In one of my programming classes, we had to write a multi-threaded chat server that could accept an arbitrary number of clients and transmit messages from one to another. We knew little about concurrency at the time, so we didn't know how to stop a thread from executing. Because we were young and aspiring students that were motivated to get a project done by a certain deadline, we went where we always go when looking for an answer... Google (and the professor)! This is basically what we found from many different sites, forums, and blog posts (I think my professor agreed/told us to do it this way too):

http://www.roseindia.net/javatutorials/shutting_down_threads_cleanly.shtml

While this will work, this is not the proper or best way to stop a thread and can cause problems with responsiveness, liveness, deadlocks, etc as we will see in later posts. So here is the general idea of the bad example:

package org.tiki.threadexamples;


public class BadThreadStopExample extends Thread {

 private boolean continueRunning = true;

 public void run() {
 
  while ( continueRunning ) {
   
   // Do stuff
   System.out.println( "Bad thread is doing its thing." );
  }
 }
 
 public void cancel() {
  
  continueRunning = false;
 }
 
 public static void main( String[] args ) {
  
  BadThreadStopExample thread = new BadThreadStopExample();
  thread.start();
  
  // Do stuff
  
  thread.cancel();
 }
}

So what is the correct way of handling these things? I'm glad you asked. I've recently been reading the book Java Concurrency in Practice by Brian Goetz and I highly recommend it. After reading a few chapters, it boggles my mind as to why there are so many examples on the internet that follow the above paradigm. I am guilty of writing similar code in most of my multithreaded programs, so if you've done this, you're not alone.

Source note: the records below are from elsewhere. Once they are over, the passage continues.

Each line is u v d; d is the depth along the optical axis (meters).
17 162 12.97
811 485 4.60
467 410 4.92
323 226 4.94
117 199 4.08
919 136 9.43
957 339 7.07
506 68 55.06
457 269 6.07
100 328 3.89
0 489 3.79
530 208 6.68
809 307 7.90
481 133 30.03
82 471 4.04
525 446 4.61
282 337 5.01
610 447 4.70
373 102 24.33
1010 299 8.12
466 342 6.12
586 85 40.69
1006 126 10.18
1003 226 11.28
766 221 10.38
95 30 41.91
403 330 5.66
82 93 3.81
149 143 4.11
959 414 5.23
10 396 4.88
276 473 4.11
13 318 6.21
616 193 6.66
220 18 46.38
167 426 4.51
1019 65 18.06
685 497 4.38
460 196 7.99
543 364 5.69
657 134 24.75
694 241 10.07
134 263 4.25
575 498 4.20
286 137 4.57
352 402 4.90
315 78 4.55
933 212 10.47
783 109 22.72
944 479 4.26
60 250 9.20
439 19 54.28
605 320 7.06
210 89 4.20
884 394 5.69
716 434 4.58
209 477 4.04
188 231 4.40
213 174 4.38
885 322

I have been enlightened on how this should be written (thank you Brian Goetz)... the thread interruption methods!

public void interrupt()

public boolean isInterrupted()

public static boolean interrupted()

Using these methods, we can change the above code into this:

package org.tiki.threadexamples;


public class GoodThreadStopExample extends Thread {

 public void run() {
  
  while ( !Thread.currentThread().isInterrupted() ) {
   
   // Do stuff
   System.out.println( "Good thread is doing its thing." );
  }
 }
 
 public void cancel() {
  
  interrupt();
 }
 
 public static void main( String[] args ) {
  
  GoodThreadStopExample thread = new GoodThreadStopExample();
  thread.start();
  
  // Do stuff
  
  thread.cancel();
 }
}

So this code now sends an interrupt message to the thread, and the while loop now checks that message instead of defining your own variable. However, if blocking functions are in the loop, such as serverSocket.accept() or in.readLine(), the thread may not behave as you think it would. Interrupt methods don't always cause blocking functions to stop what they are doing. How to handle these cases is a bit different and what you do to handle them can depend on the situation and the requirements of the program... So that is for another post.